(EXTRACTED INFORMATION)
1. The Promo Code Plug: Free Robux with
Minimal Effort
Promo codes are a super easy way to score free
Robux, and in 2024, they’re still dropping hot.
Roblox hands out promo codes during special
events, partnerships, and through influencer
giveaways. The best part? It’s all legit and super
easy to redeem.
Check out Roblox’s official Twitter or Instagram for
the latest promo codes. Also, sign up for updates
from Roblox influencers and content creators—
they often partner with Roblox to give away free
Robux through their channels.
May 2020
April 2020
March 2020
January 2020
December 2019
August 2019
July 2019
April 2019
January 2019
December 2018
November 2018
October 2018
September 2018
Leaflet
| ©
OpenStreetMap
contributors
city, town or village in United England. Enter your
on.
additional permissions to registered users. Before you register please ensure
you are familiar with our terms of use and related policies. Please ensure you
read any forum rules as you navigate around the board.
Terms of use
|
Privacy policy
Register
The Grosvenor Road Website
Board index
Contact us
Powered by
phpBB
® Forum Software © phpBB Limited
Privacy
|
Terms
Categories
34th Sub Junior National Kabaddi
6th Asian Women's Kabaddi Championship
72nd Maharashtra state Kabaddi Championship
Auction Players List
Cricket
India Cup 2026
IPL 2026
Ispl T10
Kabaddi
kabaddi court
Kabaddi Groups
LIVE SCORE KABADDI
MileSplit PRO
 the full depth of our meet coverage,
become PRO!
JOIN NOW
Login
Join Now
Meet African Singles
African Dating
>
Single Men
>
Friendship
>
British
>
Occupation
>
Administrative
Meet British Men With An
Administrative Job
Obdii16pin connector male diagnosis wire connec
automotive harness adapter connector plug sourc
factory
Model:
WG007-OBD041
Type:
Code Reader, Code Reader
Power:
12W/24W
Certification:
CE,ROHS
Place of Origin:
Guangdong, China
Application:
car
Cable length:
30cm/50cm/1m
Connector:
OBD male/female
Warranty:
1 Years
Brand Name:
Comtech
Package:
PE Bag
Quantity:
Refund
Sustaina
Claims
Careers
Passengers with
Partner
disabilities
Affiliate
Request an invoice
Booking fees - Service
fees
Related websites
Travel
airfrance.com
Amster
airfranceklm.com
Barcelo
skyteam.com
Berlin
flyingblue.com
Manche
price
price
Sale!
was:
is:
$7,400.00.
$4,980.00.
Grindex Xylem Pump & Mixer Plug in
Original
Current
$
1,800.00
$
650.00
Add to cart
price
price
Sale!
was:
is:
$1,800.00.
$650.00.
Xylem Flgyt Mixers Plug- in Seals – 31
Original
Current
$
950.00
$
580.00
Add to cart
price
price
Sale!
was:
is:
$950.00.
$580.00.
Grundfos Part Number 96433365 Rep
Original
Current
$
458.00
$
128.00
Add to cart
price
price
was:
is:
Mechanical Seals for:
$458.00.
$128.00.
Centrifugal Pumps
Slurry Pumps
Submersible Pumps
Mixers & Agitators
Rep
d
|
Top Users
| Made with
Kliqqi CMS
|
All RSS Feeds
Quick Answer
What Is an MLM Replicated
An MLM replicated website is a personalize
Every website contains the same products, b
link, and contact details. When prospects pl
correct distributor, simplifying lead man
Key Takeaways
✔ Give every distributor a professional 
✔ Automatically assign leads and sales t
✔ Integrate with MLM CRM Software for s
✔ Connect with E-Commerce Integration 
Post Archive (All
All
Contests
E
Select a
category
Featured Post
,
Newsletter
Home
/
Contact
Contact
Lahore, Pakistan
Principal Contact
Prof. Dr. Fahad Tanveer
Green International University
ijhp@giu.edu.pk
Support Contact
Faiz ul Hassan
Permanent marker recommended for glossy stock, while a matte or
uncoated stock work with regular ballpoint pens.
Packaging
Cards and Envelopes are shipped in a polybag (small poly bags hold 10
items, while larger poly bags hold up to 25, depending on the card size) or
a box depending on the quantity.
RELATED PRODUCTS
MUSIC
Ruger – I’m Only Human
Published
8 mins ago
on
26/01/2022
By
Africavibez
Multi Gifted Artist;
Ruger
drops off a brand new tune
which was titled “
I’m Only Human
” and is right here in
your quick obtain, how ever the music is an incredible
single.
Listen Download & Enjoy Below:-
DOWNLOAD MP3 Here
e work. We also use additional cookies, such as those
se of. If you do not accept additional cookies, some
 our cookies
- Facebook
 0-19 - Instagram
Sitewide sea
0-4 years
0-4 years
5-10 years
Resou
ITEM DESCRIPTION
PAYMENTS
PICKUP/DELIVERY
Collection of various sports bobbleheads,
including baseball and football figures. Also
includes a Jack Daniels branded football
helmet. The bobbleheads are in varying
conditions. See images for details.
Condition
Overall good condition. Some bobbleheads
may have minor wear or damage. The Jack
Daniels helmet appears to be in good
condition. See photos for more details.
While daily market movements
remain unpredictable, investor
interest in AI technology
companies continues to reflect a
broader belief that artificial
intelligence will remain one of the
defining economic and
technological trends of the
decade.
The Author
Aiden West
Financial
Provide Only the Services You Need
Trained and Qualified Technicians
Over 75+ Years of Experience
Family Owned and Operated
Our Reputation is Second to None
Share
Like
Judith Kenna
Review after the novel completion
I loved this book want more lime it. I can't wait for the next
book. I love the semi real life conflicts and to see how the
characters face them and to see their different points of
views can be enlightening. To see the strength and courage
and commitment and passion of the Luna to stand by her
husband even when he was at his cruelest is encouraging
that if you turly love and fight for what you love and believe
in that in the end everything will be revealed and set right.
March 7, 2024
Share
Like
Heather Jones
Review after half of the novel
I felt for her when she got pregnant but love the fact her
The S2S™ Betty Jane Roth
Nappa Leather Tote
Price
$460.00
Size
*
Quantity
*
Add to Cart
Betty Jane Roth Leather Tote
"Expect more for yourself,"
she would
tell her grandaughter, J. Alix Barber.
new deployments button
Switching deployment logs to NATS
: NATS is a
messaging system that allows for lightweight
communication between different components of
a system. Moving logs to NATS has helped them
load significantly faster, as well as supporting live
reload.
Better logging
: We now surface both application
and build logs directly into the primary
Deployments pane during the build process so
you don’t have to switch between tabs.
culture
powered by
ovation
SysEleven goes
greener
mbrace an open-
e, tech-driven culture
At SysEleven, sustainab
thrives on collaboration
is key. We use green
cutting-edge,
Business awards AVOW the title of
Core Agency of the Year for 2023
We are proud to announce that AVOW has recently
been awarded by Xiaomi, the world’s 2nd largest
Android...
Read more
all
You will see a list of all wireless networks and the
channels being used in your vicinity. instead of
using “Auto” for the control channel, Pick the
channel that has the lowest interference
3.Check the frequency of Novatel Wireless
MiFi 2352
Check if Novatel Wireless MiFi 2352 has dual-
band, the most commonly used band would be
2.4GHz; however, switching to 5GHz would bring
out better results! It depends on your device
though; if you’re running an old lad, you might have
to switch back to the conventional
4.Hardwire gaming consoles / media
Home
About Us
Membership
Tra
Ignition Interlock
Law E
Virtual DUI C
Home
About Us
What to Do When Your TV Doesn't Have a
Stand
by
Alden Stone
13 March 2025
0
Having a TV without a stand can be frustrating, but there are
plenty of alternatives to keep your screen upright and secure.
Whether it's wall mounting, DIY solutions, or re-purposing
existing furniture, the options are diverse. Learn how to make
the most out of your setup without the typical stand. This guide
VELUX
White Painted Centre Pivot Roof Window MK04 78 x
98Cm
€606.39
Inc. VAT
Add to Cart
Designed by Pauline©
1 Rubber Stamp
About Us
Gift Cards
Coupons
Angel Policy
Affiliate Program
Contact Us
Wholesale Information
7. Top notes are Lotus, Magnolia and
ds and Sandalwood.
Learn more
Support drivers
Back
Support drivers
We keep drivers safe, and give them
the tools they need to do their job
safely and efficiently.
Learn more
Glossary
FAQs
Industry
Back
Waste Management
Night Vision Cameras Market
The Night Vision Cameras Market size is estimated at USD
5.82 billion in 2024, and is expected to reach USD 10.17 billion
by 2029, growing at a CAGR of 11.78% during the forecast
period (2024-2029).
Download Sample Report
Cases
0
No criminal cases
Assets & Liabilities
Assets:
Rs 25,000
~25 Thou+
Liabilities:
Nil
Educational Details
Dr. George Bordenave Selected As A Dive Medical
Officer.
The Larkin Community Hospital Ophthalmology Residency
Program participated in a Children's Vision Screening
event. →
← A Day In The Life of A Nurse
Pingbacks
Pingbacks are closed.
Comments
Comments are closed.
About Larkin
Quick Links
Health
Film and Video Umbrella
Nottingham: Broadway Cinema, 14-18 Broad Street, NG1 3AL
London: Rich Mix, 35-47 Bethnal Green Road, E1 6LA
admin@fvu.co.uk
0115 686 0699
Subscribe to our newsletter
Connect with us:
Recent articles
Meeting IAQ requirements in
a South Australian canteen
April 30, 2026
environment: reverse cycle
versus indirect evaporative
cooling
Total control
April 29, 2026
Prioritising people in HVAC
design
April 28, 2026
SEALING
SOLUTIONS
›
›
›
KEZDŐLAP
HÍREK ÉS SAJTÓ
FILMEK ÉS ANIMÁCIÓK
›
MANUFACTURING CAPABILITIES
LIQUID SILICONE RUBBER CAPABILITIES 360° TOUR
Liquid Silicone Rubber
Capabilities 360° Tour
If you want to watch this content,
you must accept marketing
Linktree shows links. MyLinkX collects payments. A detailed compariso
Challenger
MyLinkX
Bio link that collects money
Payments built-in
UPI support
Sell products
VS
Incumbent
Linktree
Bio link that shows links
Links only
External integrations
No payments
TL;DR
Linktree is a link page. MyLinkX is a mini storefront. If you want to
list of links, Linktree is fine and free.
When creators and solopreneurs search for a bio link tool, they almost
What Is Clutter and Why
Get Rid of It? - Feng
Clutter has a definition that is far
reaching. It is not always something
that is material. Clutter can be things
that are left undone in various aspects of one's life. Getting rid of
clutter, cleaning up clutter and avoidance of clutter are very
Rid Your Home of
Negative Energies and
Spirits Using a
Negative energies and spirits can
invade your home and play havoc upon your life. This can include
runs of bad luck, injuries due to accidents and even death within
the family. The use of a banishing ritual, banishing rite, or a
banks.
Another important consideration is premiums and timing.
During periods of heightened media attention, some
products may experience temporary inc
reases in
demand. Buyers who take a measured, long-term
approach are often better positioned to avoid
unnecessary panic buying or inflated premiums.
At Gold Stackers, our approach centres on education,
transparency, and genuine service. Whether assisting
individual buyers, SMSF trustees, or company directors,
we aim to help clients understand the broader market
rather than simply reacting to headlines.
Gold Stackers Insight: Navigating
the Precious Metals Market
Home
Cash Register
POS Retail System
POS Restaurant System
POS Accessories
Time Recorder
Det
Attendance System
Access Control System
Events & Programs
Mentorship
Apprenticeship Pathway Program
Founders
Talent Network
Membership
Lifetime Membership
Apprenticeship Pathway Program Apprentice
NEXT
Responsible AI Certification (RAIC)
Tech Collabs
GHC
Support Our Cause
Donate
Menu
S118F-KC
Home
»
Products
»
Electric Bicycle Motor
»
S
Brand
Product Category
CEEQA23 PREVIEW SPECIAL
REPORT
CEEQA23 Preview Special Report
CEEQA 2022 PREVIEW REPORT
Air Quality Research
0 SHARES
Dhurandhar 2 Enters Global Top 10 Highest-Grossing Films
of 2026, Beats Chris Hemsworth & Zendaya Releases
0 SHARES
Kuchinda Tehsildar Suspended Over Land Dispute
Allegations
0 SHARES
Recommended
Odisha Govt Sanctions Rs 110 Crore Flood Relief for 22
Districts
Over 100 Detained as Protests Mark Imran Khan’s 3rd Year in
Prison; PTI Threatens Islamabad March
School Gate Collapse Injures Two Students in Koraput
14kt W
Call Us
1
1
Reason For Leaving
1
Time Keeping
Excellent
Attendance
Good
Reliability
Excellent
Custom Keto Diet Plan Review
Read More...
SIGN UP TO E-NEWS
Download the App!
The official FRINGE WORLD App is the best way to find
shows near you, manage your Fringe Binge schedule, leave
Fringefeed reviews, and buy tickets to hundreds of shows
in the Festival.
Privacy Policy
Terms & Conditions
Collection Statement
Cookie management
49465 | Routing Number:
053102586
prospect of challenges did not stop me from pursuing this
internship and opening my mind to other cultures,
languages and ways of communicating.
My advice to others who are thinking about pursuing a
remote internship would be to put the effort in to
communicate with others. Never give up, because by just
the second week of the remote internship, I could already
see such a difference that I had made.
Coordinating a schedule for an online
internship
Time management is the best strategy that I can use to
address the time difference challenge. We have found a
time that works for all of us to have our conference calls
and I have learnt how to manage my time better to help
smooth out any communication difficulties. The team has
(End EXTRACTED INFORMATION)
TASK PROMPT » Whenever a line of the data includes "broader", copy that line.

TASK RESULT »
broader belief that artificial
we aim to help clients understand the broader market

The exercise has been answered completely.